Les auteures mettent en valeur le rôle de l’histoire du genre dans la compréhension du développement du métier d’infirmière. On y voit comment le désir de laïcité de la société française lors de la Troisième République se heurte à la méfiance des mêmes républicains envers les femmes en tant que groupe, à la volonté d’éduquer les femmes mais pas trop, au refus de l’État de dépenser de l’argent pour des soins qui étaient gratuits auparavant.

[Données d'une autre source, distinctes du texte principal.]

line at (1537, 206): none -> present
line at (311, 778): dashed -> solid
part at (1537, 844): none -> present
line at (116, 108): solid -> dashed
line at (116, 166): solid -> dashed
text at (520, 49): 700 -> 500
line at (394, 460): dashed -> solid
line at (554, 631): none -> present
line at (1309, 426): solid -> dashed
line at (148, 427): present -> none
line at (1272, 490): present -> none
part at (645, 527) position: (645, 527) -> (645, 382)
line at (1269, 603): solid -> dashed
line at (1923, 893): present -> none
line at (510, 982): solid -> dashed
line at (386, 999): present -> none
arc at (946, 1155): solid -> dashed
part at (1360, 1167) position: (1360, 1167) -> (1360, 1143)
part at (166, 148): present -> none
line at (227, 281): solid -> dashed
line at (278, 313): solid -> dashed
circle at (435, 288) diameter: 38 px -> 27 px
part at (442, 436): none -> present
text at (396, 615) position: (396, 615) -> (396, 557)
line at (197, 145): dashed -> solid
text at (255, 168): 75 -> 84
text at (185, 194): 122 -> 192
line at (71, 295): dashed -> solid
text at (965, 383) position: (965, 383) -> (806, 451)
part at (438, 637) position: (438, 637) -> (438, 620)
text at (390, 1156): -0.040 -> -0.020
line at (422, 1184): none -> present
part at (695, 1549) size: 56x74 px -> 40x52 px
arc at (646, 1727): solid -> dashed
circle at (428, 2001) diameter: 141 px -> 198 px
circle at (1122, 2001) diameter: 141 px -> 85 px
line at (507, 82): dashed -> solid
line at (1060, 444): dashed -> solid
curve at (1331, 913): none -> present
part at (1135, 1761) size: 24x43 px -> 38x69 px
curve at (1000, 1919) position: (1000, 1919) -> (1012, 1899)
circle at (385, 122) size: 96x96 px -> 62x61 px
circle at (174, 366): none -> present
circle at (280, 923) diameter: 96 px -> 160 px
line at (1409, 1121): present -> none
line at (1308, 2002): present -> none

L’ouvrage fait également une belle part à l’histoire des femmes sans qui la garde-malade ne se serait pas transformée en infirmière. On y verra donc le chemin parcouru par Florence Nightingale après son expérience lors de la guerre de Crimée, mais aussi celle des Étasuniennes et des Françaises telles Isabel Hampton, Evelyn Walker, Anne Hamilton ou Léonie Chaptal. Les guerres vont d’ailleurs avoir une profonde influence sur l’évolution de la profession. Que ce soit lors des guerres de Crimée, de Sécession ou de 14, nombre de personnes blessées mourront de par l’ignorance de celles qui leur apportent des soins. Peu à peu, des écoles Nightingale sont créées dans des hôpitaux afin que les futures infirmières aient une pratique réaliste, et l’on exige d’elles avant leur entrée à l’école une solide éducation. Des journaux professionnels vont aussi être créés : ils permettront un échange entre écoles et introduiront une harmonisation des cours. Pour leur part, les étasuniennes ont des revendications qui prennent la forme d’un programme : une formation en trois ans et une journée de travail de huit heures, la création de sociétés d’anciennes élèves (alumnae societies) ainsi que d’une association centrale des « nurses » et d’une association centrale pour les directrices, la mise en place d’un fichier d’enregistrement central (registered nurses). Elles demandent également que l’on développe l’histoire de leur profession. Les hôpitaux se modernisent sous la pression de ces pionnières; aux États-Unis, le métier d’infirmière devient même pour un temps une voie dans laquelle les familles encouragent leurs filles. Un peu plus tard, déçues de l’évolution, certaines familles préféreront que leurs filles fassent des études médicales mieux respectées et payées. On voit aussi la mise en place d’un système d’infirmières visiteuses pour lutter contre la tuberculose et soigner les immigrantes et les immigrants. Les infirmières vont alors s’intéresser aux centres d’oeuvres sociales (settlements) et un nouveau métier va voir le jour, celui d’assistante sociale.
Une grande partie de l’ouvrage est consacrée à la France, les auteures prenant en considération non seulement ses liens transatlantiques mais aussi son histoire politique et religieuse. On comprend que l’enjeu est ici la mainmise idéologique sur la population en particulier féminine. Protestantes et protestants, catholiques, laïcs et laïques de même que fondations charitables cherchent tous et toutes à avoir leurs écoles, leur philosophie des soins infirmiers. Un chapitre porte entièrement sur l’assistance publique de Paris qui, contrairement aux autres établissements, est étatique. Ici encore, la part de l’histoire personnelle des femmes est grande, car le rôle d’individus, telles Anne Hamilton ou Léonie Chaptal, est primordial dans le développement de la profession. En effet, la situation en France est complexe et la « greffe » anglo-saxonne ne prendra jamais vraiment, et ce, malgré les efforts personnels ou institutionnels.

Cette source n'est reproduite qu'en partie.